Note that secondary pressure air flows back from the leak groove 26 during the normal pressure increase and return process, but since the leak air is only a small amount, the pressure boost piston 10
is substantially the same as being driven by primary pressure air.

In addition, the booster cylinder 2 is connected from the secondary pressure chamber 60.
The leak mechanism that allows a minute amount of air to flow backwards into the
Not limited to those mentioned above. For example, a configuration may be adopted in which a minute air leak hole (not shown) is formed as a bypass next to the valve chamber 24.

Note that the above-described restart device for a booster is not limited to the secondary pressure setting mechanism, but can also be applied to a case where the booster is restarted after being temporarily stopped using another mechanism. Furthermore, it goes without saying that the booster having the above structure can be applied not only to nailers but also to other machines and devices that require high pressure.

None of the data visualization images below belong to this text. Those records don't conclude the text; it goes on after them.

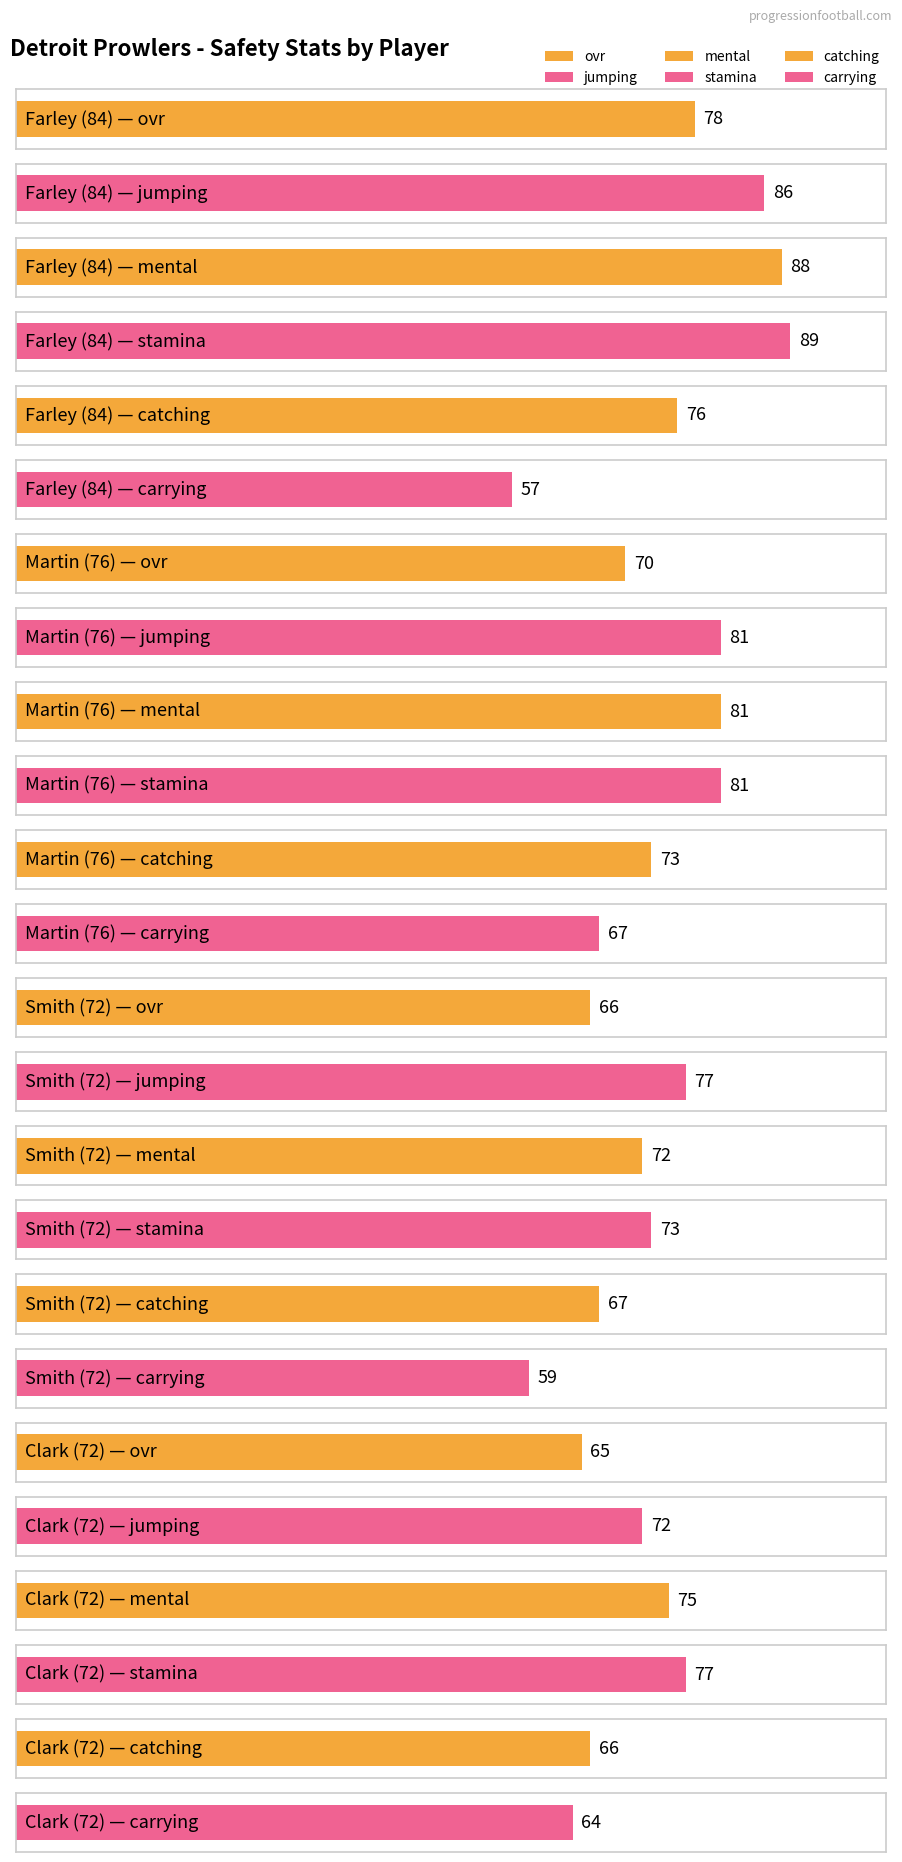

Reading left to right, list all the values displayed in this chart.

ovr: Farley (84)=78	Martin (76)=70	Smith (72)=66	Clark (72)=65
jumping: Farley (84)=86	Martin (76)=81	Smith (72)=77	Clark (72)=72
mental: Farley (84)=88	Martin (76)=81	Smith (72)=72	Clark (72)=75
stamina: Farley (84)=89	Martin (76)=81	Smith (72)=73	Clark (72)=77
catching: Farley (84)=76	Martin (76)=73	Smith (72)=67	Clark (72)=66
carrying: Farley (84)=57	Martin (76)=67	Smith (72)=59	Clark (72)=64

As explained in detail above, according to the booster restart device according to the present invention, when the booster piston is stopped due to the operation of the booster's secondary pressure setting mechanism, etc. A leak mechanism that allows a small amount of air to flow backwards between the boost cylinder and the secondary pressure chamber even if it stops at a position where it is difficult to move upward with only the air pressure of the primary pressure air due to the inoperable state maintaining function. , the air pressure inside the boost cylinder is increased by the secondary pressure air flowing back through the mechanism, and this boost air reliably drives the boost piston, allowing the booster to restart smoothly. .

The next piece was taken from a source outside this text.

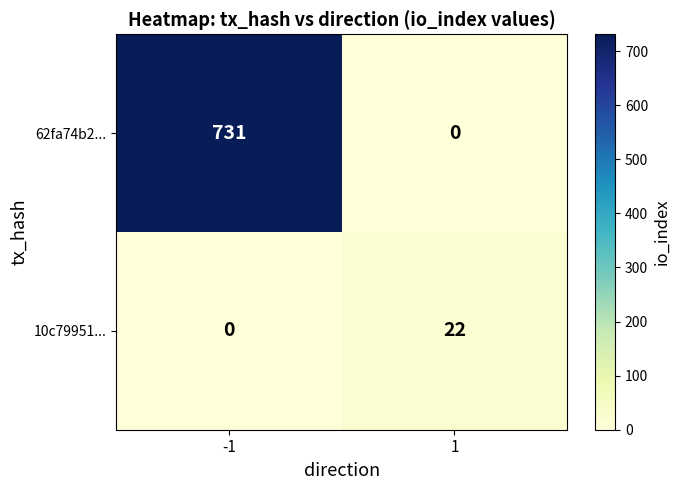

Reading left to right, list all the values displayed in this chart.

62fa74b2...: 731	0
10c79951...: 0	22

[Brief explanation of drawings]

Figures 1a and 1b are explanatory diagrams of the operational outline of a conventional booster, and Figures 2a, b, and c are cross-sectional diagrams showing the operating mode of a booster having a restart device according to the present invention, respectively. FIG. 3 is an explanatory diagram of a form of leak groove formation. Code A...Booster, 10...Boost piston, 2
0... Boost cylinder, 25... Check valve, 26...
leak groove.

Claims (1)

[Scope of utility model registration request] Primary pressure air supplied from an air supply source is supplied into a boosting cylinder, and a boosting piston fitted in the boosting cylinder is actuated to compress the primary pressure air in the boosting cylinder and boost the pressure to secondary pressure. In the booster, which repeats and continues a pressure increase step and a return step of returning the boost piston using the primary pressure air in the pressure increase cylinder, and sends the secondary pressure air pressurized in the pressure increase step to the secondary pressure chamber. Restarting a booster characterized by providing a check valve between a boosting cylinder and a secondary pressure chamber and a leak mechanism for leaking a minute amount of air from the secondary pressure chamber to the boosting cylinder. Device.